• Dataset items:
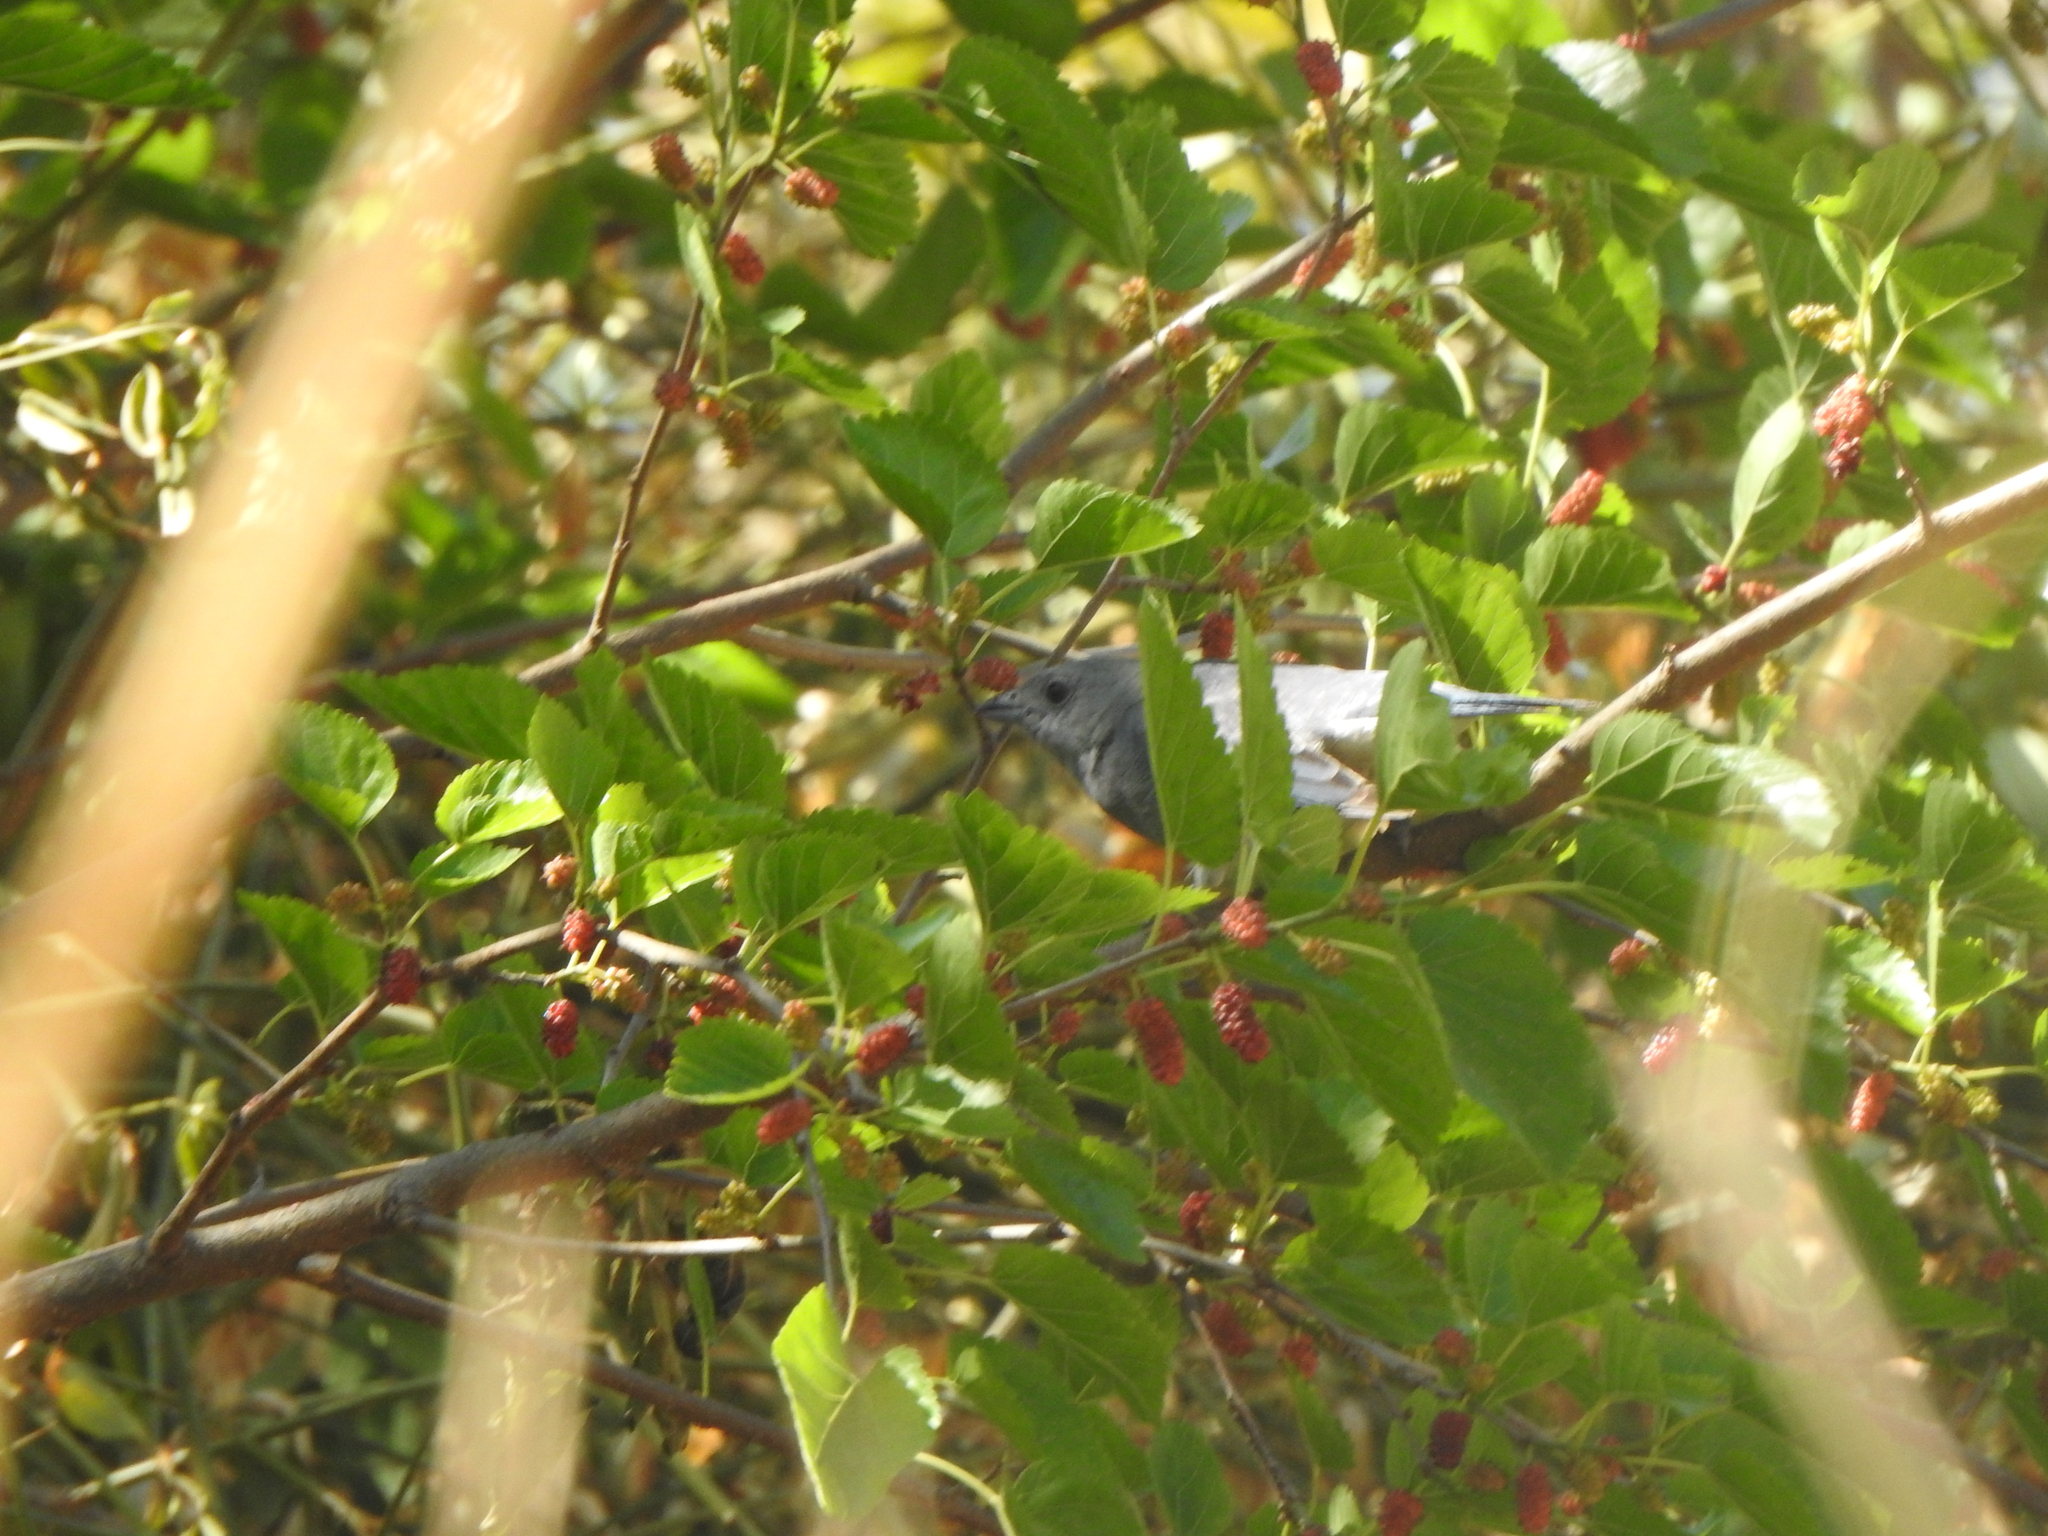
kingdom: Animalia
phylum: Chordata
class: Aves
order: Passeriformes
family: Thraupidae
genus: Thraupis
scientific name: Thraupis sayaca
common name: Sayaca tanager
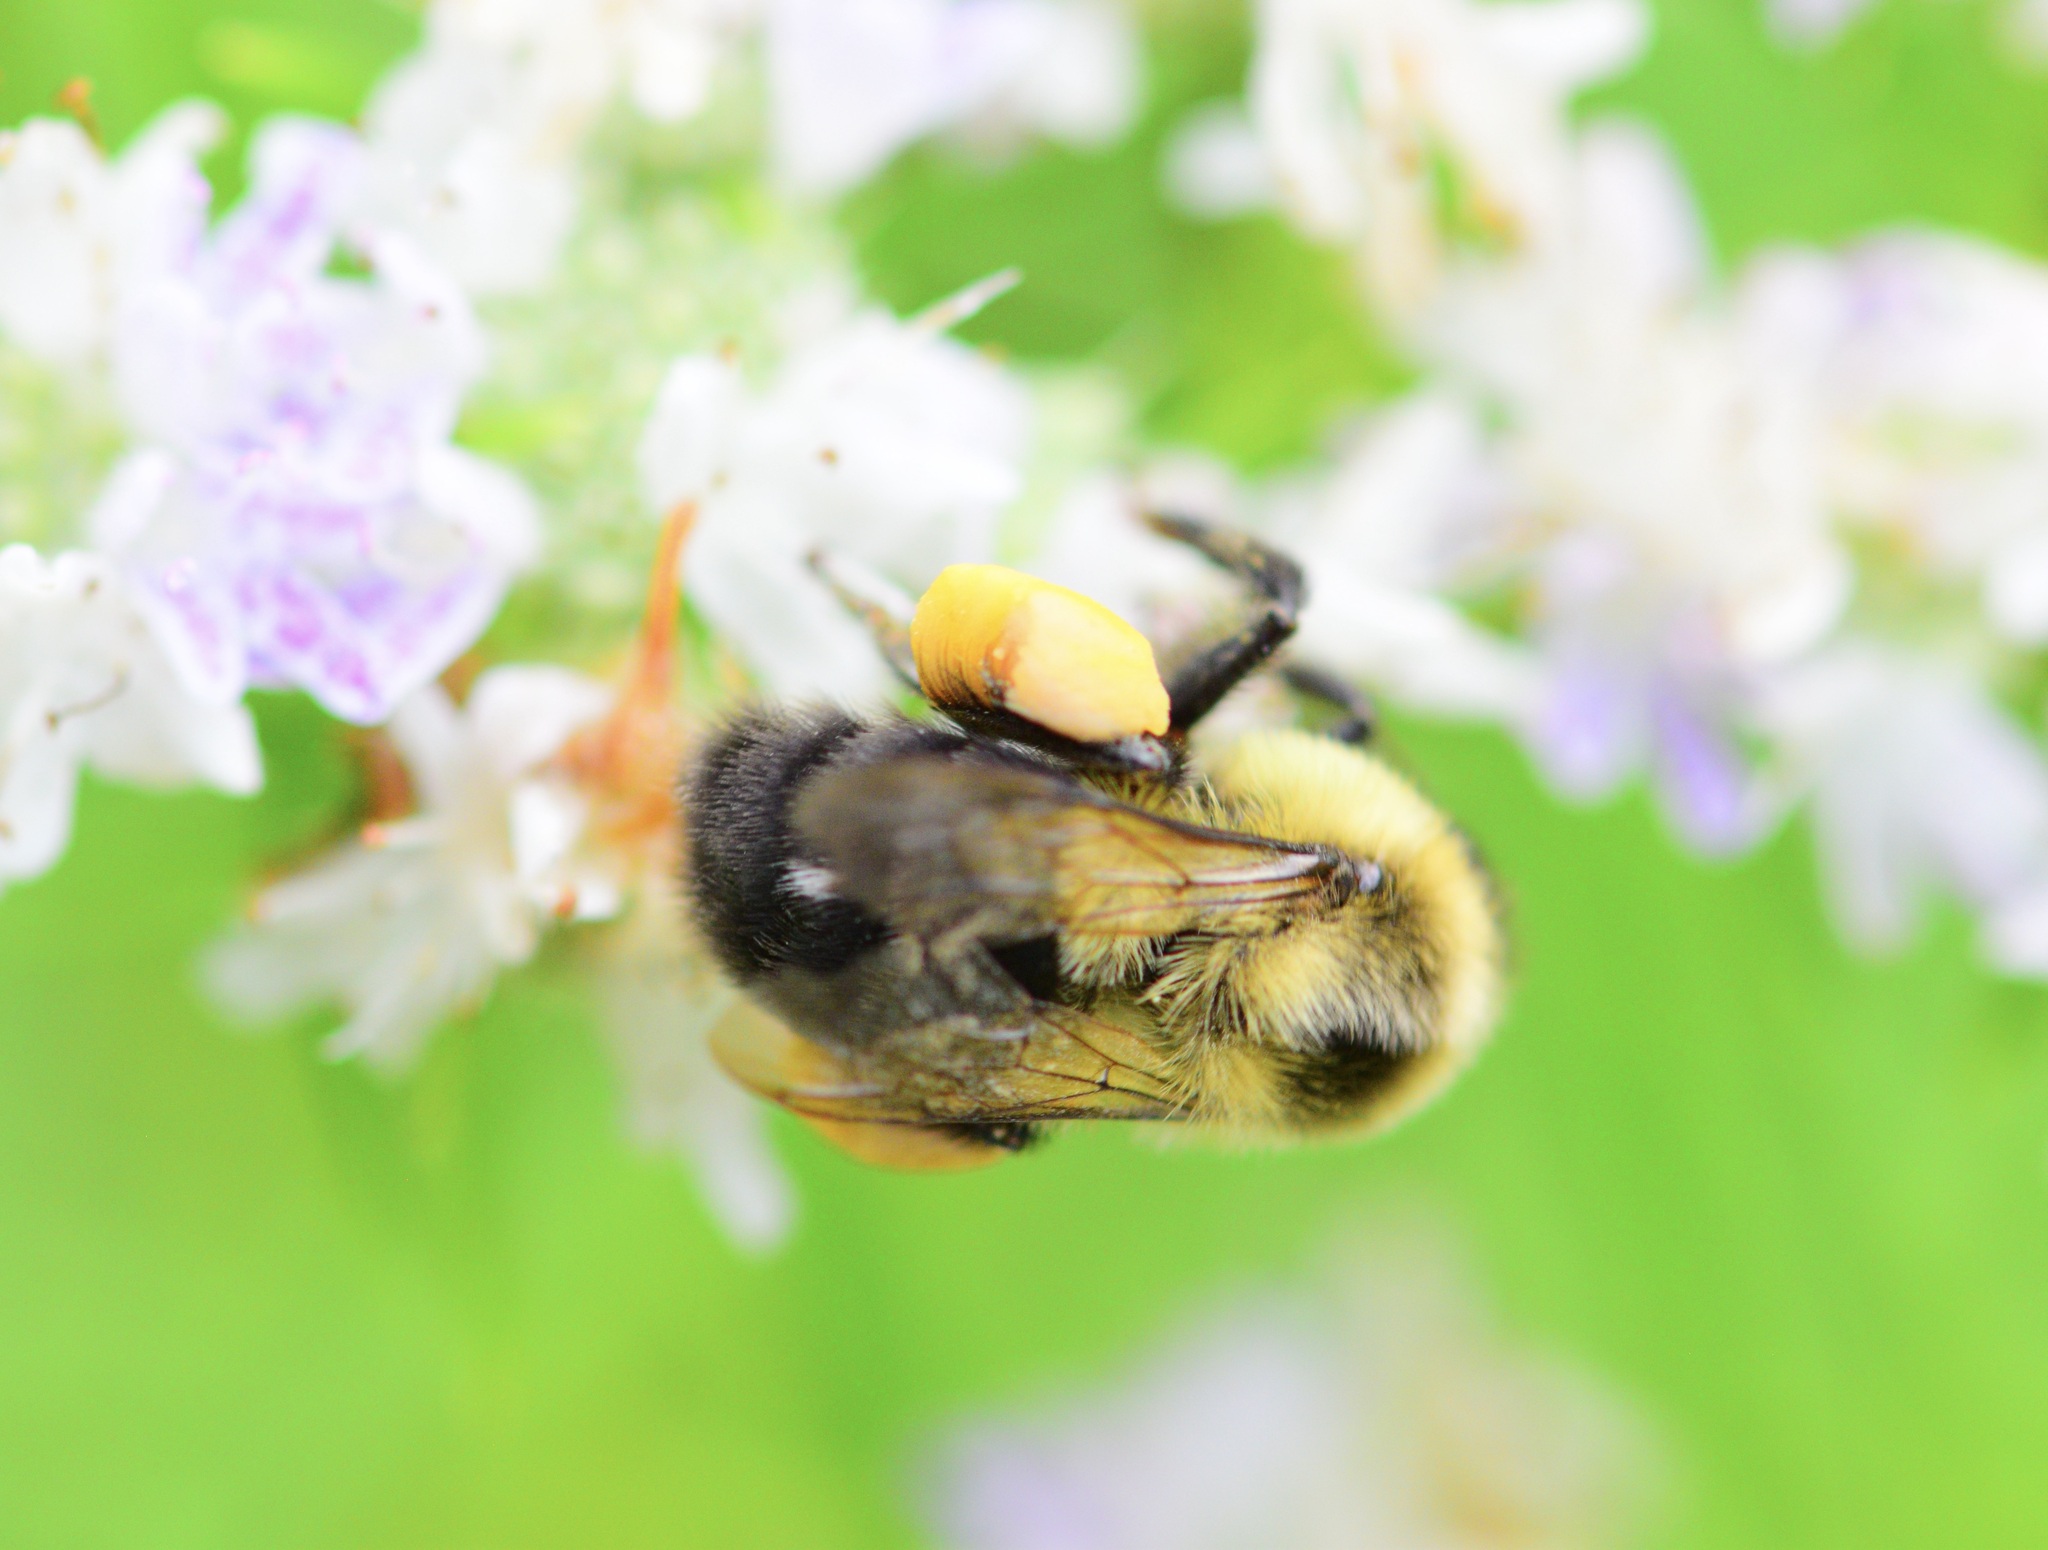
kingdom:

• PROBLEM TO SOLVE: Update the listing by putting "vernacular name" in every place where "common name" stands and changing nothing else. Omit the pictures from your answer.

• EXERCISE RESPONSE:
kingdom: Animalia
phylum: Chordata
class: Aves
order: Passeriformes
family: Thraupidae
genus: Thraupis
scientific name: Thraupis sayaca
vernacular name: Sayaca tanager
kingdom:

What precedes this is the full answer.